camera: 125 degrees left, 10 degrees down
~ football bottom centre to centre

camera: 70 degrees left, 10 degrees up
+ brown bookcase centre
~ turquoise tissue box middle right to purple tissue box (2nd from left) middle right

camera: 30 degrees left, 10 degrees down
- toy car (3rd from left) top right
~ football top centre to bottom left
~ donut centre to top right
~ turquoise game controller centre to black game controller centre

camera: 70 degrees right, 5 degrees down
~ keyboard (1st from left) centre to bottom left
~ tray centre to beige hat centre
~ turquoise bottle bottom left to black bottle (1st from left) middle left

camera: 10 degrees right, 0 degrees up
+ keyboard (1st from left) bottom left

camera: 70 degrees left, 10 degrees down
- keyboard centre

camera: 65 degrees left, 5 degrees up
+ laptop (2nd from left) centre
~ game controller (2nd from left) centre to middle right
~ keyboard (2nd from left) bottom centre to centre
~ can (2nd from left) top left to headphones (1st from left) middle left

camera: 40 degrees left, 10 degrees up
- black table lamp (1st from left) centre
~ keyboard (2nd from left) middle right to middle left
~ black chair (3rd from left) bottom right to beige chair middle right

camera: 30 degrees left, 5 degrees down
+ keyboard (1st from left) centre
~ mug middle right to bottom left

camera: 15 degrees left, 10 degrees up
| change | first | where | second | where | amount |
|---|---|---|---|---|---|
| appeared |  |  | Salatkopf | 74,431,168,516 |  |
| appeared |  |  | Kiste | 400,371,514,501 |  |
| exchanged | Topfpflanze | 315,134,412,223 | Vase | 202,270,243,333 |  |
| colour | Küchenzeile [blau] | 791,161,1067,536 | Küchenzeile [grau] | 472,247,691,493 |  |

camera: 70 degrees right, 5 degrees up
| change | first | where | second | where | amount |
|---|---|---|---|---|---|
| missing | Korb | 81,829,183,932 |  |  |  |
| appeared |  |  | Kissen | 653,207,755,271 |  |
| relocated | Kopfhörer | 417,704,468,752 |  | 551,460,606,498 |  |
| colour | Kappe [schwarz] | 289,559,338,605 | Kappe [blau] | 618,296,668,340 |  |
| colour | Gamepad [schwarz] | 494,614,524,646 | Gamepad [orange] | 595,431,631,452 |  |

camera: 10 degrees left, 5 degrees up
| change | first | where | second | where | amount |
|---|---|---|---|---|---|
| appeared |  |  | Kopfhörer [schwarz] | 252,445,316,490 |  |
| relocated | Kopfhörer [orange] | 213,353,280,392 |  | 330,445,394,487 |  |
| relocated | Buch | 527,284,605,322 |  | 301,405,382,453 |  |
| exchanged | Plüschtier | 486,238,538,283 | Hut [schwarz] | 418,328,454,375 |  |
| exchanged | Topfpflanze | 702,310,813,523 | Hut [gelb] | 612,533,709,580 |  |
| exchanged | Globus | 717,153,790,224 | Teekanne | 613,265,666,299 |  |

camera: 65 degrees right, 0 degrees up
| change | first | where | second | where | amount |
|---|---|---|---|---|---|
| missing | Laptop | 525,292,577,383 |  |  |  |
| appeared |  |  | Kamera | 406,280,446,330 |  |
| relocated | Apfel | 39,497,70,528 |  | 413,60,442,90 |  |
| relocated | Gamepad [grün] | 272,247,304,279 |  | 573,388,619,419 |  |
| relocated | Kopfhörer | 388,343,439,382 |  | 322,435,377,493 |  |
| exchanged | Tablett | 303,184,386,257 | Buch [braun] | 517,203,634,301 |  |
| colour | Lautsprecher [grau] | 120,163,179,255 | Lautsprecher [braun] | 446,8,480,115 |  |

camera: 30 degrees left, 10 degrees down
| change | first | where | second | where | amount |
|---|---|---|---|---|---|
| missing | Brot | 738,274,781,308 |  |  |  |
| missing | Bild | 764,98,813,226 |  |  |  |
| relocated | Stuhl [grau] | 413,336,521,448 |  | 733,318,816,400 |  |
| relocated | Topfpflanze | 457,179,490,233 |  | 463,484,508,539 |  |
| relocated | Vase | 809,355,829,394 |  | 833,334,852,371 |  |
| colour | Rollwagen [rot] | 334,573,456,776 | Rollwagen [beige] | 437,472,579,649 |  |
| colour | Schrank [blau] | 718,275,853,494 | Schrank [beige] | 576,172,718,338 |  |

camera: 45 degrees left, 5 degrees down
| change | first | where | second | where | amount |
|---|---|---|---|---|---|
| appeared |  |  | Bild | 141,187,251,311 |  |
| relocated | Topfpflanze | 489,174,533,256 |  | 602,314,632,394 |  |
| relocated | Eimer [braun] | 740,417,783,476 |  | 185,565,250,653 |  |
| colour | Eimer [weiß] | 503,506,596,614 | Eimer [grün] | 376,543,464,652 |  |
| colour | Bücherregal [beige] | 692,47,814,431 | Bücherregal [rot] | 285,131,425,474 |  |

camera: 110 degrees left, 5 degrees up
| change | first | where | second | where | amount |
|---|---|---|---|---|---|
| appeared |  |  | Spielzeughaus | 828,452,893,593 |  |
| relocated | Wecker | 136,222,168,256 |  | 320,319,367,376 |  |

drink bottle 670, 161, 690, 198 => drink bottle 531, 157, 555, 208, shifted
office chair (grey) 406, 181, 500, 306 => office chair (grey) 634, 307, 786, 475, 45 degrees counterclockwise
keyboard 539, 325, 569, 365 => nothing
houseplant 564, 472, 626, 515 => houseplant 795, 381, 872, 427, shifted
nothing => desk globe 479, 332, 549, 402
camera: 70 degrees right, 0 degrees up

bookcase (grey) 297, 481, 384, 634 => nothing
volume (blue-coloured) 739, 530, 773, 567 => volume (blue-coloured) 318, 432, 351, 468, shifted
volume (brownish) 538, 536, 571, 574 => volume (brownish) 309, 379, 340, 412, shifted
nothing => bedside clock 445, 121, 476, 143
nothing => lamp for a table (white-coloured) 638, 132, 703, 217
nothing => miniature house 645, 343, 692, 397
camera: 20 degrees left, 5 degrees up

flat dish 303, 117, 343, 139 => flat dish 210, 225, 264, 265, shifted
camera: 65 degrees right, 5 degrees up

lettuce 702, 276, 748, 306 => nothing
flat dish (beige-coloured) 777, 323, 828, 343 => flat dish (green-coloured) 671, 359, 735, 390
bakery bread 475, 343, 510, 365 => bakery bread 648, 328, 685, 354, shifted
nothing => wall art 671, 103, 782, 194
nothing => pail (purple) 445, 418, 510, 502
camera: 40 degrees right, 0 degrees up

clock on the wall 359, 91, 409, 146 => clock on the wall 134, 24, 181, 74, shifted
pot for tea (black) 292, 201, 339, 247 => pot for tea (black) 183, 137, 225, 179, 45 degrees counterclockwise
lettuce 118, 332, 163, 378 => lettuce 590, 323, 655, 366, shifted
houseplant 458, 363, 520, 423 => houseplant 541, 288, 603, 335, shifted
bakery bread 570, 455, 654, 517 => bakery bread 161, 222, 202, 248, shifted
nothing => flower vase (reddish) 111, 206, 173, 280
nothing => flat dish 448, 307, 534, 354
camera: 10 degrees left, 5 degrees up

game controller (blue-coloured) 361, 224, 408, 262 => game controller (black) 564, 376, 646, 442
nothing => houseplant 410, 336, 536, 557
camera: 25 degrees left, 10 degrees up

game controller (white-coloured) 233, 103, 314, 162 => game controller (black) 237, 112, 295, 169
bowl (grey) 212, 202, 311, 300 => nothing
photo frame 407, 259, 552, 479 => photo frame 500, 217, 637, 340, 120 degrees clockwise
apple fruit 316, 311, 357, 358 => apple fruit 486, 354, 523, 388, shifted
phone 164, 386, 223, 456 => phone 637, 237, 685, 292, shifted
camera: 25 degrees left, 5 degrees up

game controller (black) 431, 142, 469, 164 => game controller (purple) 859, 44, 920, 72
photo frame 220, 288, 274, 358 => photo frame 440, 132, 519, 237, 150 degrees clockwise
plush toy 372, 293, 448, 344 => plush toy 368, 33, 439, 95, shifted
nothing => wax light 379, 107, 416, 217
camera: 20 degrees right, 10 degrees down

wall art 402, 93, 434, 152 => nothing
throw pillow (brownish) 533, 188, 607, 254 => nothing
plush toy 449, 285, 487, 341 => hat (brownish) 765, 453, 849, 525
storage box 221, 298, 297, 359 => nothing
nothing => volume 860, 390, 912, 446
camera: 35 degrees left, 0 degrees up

Required work ▸ In the listing above, find the line containing "drink bottle 670, 161, 690, 198" and the line containing "nothing => desk globe 479, 332, 549, 402", then repeat those two lines and everything between them exactly.

Solution to the exercise ▸
drink bottle 670, 161, 690, 198 => drink bottle 531, 157, 555, 208, shifted
office chair (grey) 406, 181, 500, 306 => office chair (grey) 634, 307, 786, 475, 45 degrees counterclockwise
keyboard 539, 325, 569, 365 => nothing
houseplant 564, 472, 626, 515 => houseplant 795, 381, 872, 427, shifted
nothing => desk globe 479, 332, 549, 402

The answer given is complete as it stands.